Hello Steve et al,
Thanks to your excellent memory I can now work my magic on the Wikipedia article
City_of_Bath_Technical_School , A snippet to the biography o
f Sir_Bernard_Lovell plus
Bath Abbey and a link to
Raymond Jones
via your picture of the Hutments in 1964 showing Ray Jones. That is of
course if you will allow the use of your photograph to be included in
our School article on Wikipedia.
Here is something I found today that will interest you all...(maybe) at
Physics academy Bristol Student Memories of Bristol
Sir Bernard LovelI
"My
first contact with the University was the most decisive of my life. It
occurred when I was a reluctant schoolboy. My ambitions for an academic
career were negligible. I wanted to leave school to enter the radio
business and play cricket. Then for the sake of the evening outings I
joined a small group being taken by the physics master to a series of
public lectures on 'The electric spark'. They were given by Professor A.
M. Tyndall in the lecture theatre of the H. H. Wills Physical
Laboratory in the University. Later in life I learnt that these were a
repetition of the children's Christmas lectures which Tyndall had given
at the Royal Institution. At that moment I was 15 years old, living with
my parents in the countryside, cycling every day 2 miles to the school
recently opened and then known as the Kingswood Secondary School.

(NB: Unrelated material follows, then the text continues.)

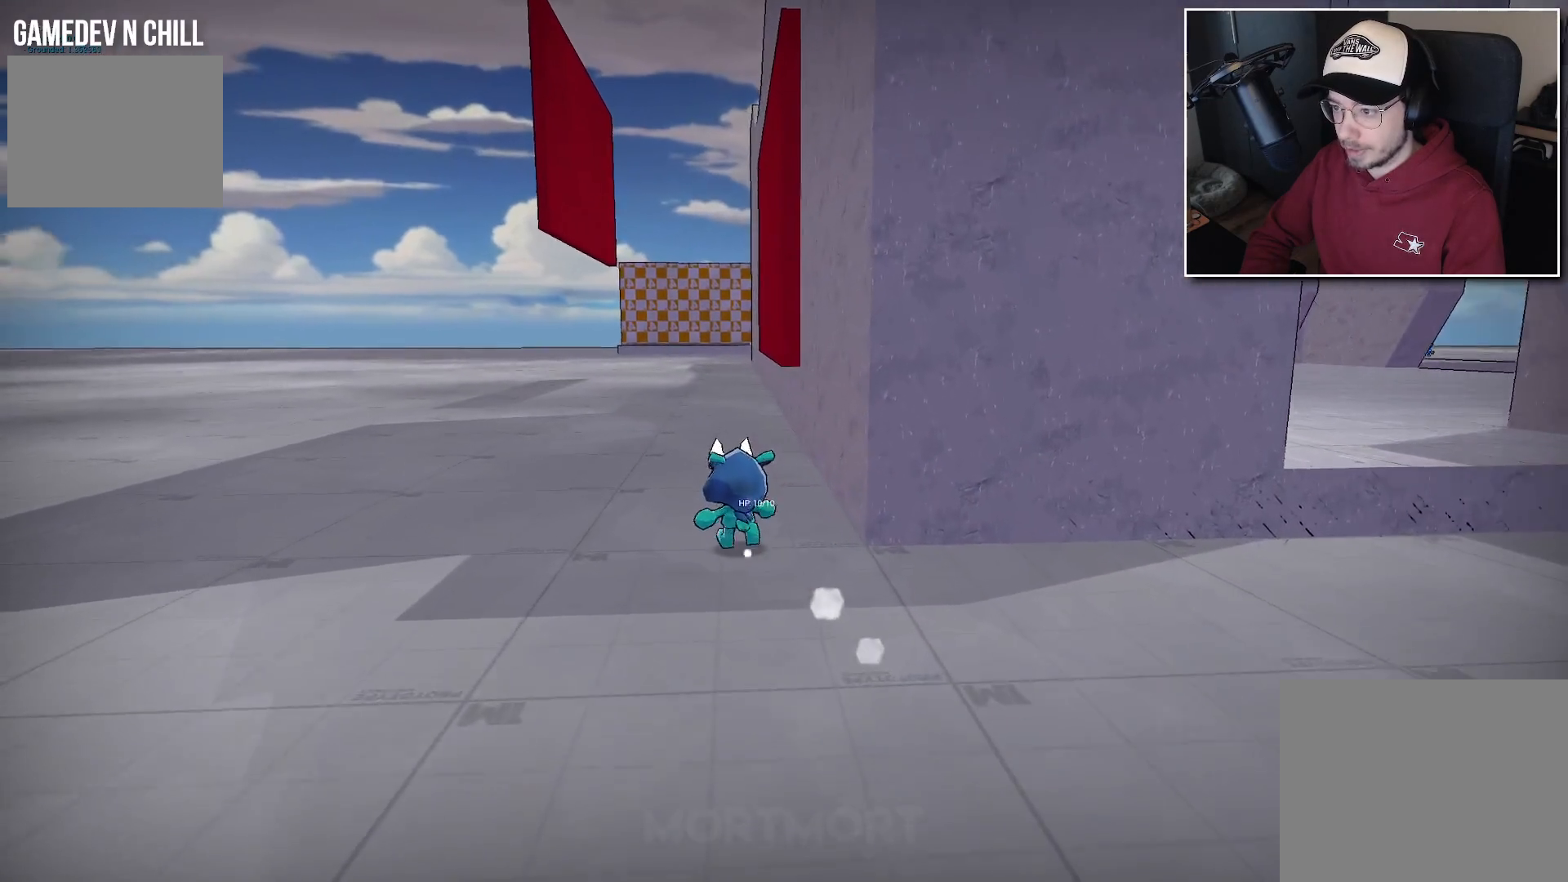
{"buttons": [], "left_stick": "up", "right_stick": "center", "events": [[133, "right_stick", "center"], [283, "left_stick", "up"]]}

Tyndall opened a new world of which I had no previous acquaintance. The
environment, the demonstrations and the apparatus filled me with awe.
Now, nearly half a century later, I can see those great sparks ripping
across the lecture room, infra-red rays being focussed by a mirror, the
effect of ultra-violet light on natural and false teeth, and the
laboratory steward, Venn, operating a massive slide projector and
epidiascope with a hissing carbon arc as the light
source................................"
"............................
they had to be taken home via the Royal Fort even though it was 2 am.
As well as cricket and this social life there was time for music. On
Monday nights I journeyed to Bath where Raymond Jones (who was later
Assistant Organist at Bath Abbey — he retired in 1975) was my teacher,
and at lunch time I would take my sandwiches to a church on the other
side of the Suspension Bridge for daily practice. Even on £120 a year it
was a pleasant and full life. The rumblings from Europe seemed far
away. The Spanish Civil War, Hitler, Mussolini and Abyssinia were all
erupting during those years. One Saturday night I walked out of the
laboratory with the refugee Frank, to be faced with placards 'Hitler
marches into the Rhineland'. I well remember his rage that nothing had
been done to stop this. The University and Bristol were pleasant places
in those years."
So, a little bit more or our history will be written soon. Regards.
P.S. Listen to Sir Bernard Lovell about Ray Jones here
Web Stories - Organs.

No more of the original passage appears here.